I speak for the 12 million American women who are part of the nonpartisan National Council of Women’s Organizations. For 25 years, our 240 member groups have collaborated through substantive policy work and grass roots activism to address issues of concern to women like work/family balance, education, fair pay, women’s health, and economic equity.
Just like their fathers, husbands, sons, and brothers, U.S. women believe that bringing the federal budget back in line is serious and necessary business. Our children and grandchildren should not be expected to bear the burden of fiscal irresponsibility that put us in this position.
It is important that the National Commission on Fiscal Responsibility and Reform listen to those of us who did not cause but are struggling through this Great Recession. Home values have tanked, pensions have been depleted, personal savings are spent, and jobs are disappearing. All at a time when we can expect to live longer.
Unlike the bankers and financiers of Wall Street who brought us to the brink of econo-mic calamity, your average woman on the street has not received a bailout. We’re still working at low wage jobs, more than half of which offer no paid vacation, retirement, or sick leave let alone childcare or transportation assistance. Right now, the nurses, teachers, secretaries, grocery store clerks, data processors, hair stylists, and waitresses whom I represent are grateful to have a job, even if they receive only 77-cents for every dollar their male counterparts earn.
What Congress and the Commission must understand is that such economic “ghettoization” has life-long consequences as wives and women workers age. It is moms who drop out of the workforce to raise children or nurse aging parents. How sad that building America’s future is not just unrewarded but penalized in our nation’s economy!
When retirement comes around, it’s easy to explain why women in this country have little to no savings, pensions are few and far between, and they experience increasing poverty due to death of or divorce from a husband. Right now nearly half of women 65 and older living alone are poor. And this situation is even grimmer for women of color and women with disabilities.
We all recognize the bottom line that holds these lives together. It’s Social Security. A contract American workers have made with their government to insure at least a mini-mal standard of living when they grow too old or too sick to stay on the job.
It would be an understatement to say that my membership is distressed by talk of balancing the budget via cuts to Social Security. Let’s review the bidding on such proposals. Social Security has not contributed one red cent to the deficit. By borrowing from the Trust, the government was able to issue bonds to build bridges, finance worthy social programs and--yes--wage wars.
In 1983, the Greenspan Commission dealt quickly and competently with the approach of the pig-in-the-python Baby Boomers, achieving solvency for nearly 30 years.
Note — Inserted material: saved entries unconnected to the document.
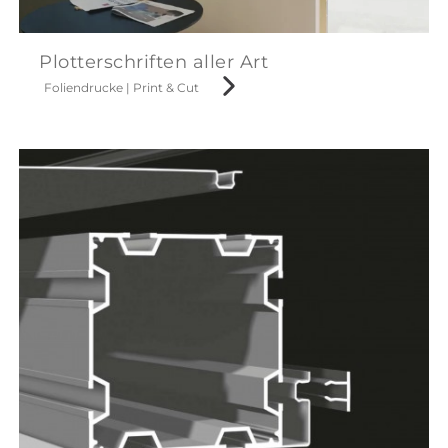
Plotterschriften aller Art
Foliendrucke
|
Print & Cut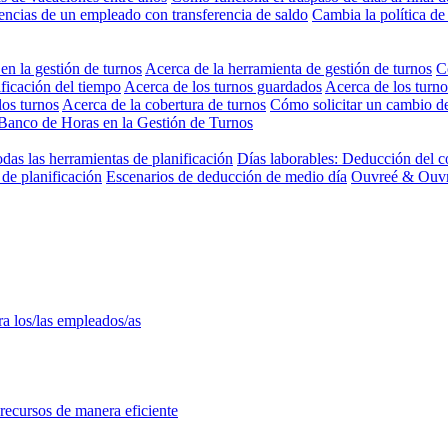
encias de un empleado con transferencia de saldo
Cambia la política de
 en la gestión de turnos
Acerca de la herramienta de gestión de turnos
C
ificación del tiempo
Acerca de los turnos guardados
Acerca de los turno
los turnos
Acerca de la cobertura de turnos
Cómo solicitar un cambio d
Banco de Horas en la Gestión de Turnos
odas las herramientas de planificación
Días laborables: Deducción del c
de planificación
Escenarios de deducción de medio día
Ouvreé & Ouvra
ra los/las empleados/as
 recursos de manera eficiente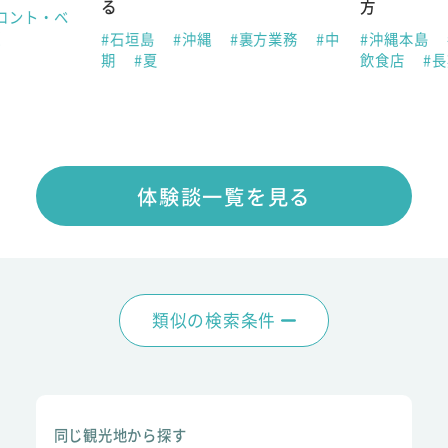
る
方
ロント・ベ
夏
#石垣島
#沖縄
#裏方業務
#中
#沖縄本島
期
#夏
飲食店
#
体験談一覧を見る
類似の検索条件
同じ観光地から探す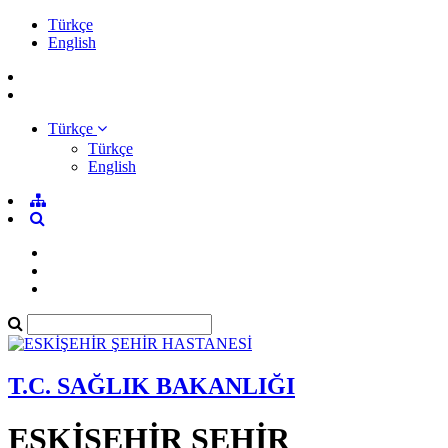
Türkçe
English
Türkçe
Türkçe
English
T.C. SAĞLIK BAKANLIĞI
ESKİŞEHİR ŞEHİR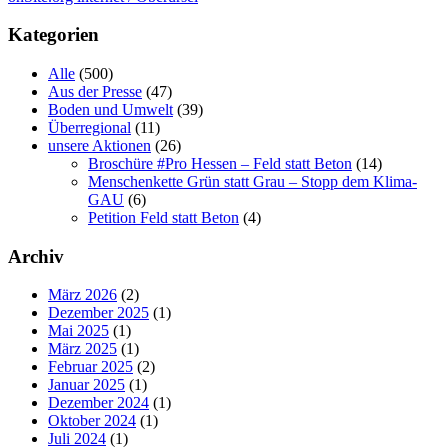
Kategorien
Alle
(500)
Aus der Presse
(47)
Boden und Umwelt
(39)
Überregional
(11)
unsere Aktionen
(26)
Broschüre #Pro Hessen – Feld statt Beton
(14)
Menschenkette Grün statt Grau – Stopp dem Klima-
GAU
(6)
Petition Feld statt Beton
(4)
Archiv
März 2026
(2)
Dezember 2025
(1)
Mai 2025
(1)
März 2025
(1)
Februar 2025
(2)
Januar 2025
(1)
Dezember 2024
(1)
Oktober 2024
(1)
Juli 2024
(1)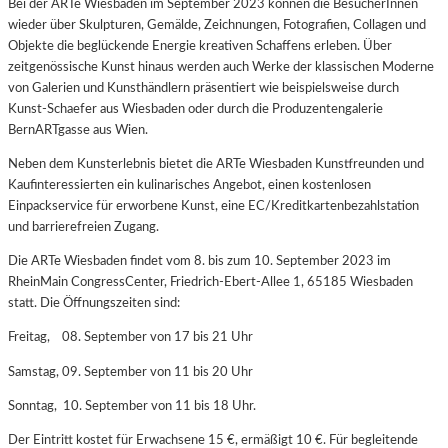
Bei der ARTe Wiesbaden im September 2023 können die BesucherInnen
wieder über Skulpturen, Gemälde, Zeichnungen, Fotografien, Collagen und
Objekte die beglückende Energie kreativen Schaffens erleben. Über
zeitgenössische Kunst hinaus werden auch Werke der klassischen Moderne
von Galerien und Kunsthändlern präsentiert wie beispielsweise durch
Kunst-Schaefer aus Wiesbaden oder durch die Produzentengalerie
BernARTgasse aus Wien.
Neben dem Kunsterlebnis bietet die ARTe Wiesbaden Kunstfreunden und
Kaufinteressierten ein kulinarisches Angebot, einen kostenlosen
Einpackservice für erworbene Kunst, eine EC/Kreditkartenbezahlstation
und barrierefreien Zugang.
Die ARTe Wiesbaden findet vom 8. bis zum 10. September 2023 im
RheinMain CongressCenter, Friedrich-Ebert-Allee 1, 65185 Wiesbaden
statt. Die Öffnungszeiten sind:
Freitag,
0
8. September von 17 bis 21 Uhr
Samstag, 09. September von 11 bis 20 Uhr
Sonntag,
10. September von 11 bis 18 Uhr.
Der Eintritt kostet für Erwachsene 15 €, ermäßigt 10 €. Für begleitende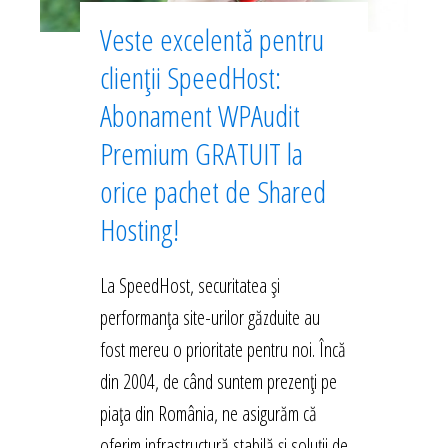
Veste excelentă pentru
clienții SpeedHost:
Abonament WPAudit
Premium GRATUIT la
orice pachet de Shared
Hosting!
La SpeedHost, securitatea și
performanța site-urilor găzduite au
fost mereu o prioritate pentru noi. Încă
din 2004, de când suntem prezenți pe
piața din România, ne asigurăm că
oferim infrastructură stabilă și soluții de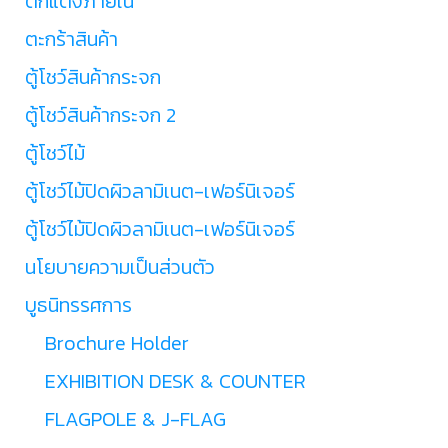
ตกแต่งภายใน
ตะกร้าสินค้า
ตู้โชว์สินค้ากระจก
ตู้โชว์สินค้ากระจก 2
ตู้โชว์ไม้
ตู้โชว์ไม้ปิดผิวลามิเนต-เฟอร์นิเจอร์
ตู้โชว์ไม้ปิดผิวลามิเนต-เฟอร์นิเจอร์
นโยบายความเป็นส่วนตัว
บูธนิทรรศการ
Brochure Holder
EXHIBITION DESK & COUNTER
FLAGPOLE & J-FLAG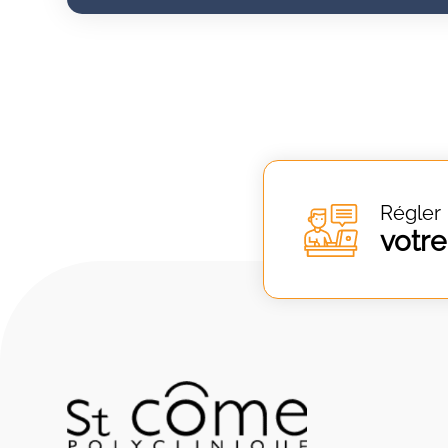
Régler
votre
Today’s so-called Social Security crisis has been manufactured by those who want to get their hands on this vast pot of money or to create some sort of intergenerational warfare.
Suggestions about cutting benefits or raising the retirement age represent nothing less than the country’s breaking its word with its most vulnerable citizens. Truly, America is better than that.
Let’s do the math: while the average annual Social Security benefit is $13,800, older women receive $2,000 less or $11,800 –only about 56% of what they need to meet basic needs—rent, food, medicine. You can’t cut into a benefit that already verges on the official poverty line.
Granted, well-educated, higher income white men – a U.S. Senator, for example -- are living longer and healthier and might be able to continue working into their 70s. This does not hold true for low income women – and men – with physically demanding jobs in a factory, a hospital, or a fast food restaurant. Try telling grandma that she can stand on her feet for a few more years—if her employers are even willing to keep her on.
The Commission claims to be looking out for our grandchildren. So I’m speaking for today’s and tomorrow’s grandma’s. The 12 million members of the National Council of Women’s Organizations are ready, willing, and able to work to defeat the deficit. Give us a fair plan that eliminates the Bush tax cuts, ends two unfunded wars, and spreads the sacrifice to those who can afford it. Give us a universal, secure, and adequate retirement system. Then we’ll roll up our sleeves to join the fight.
But we will stand as one against any efforts to renege on this enduring and essential social contract by balancing the budget on women’s backs!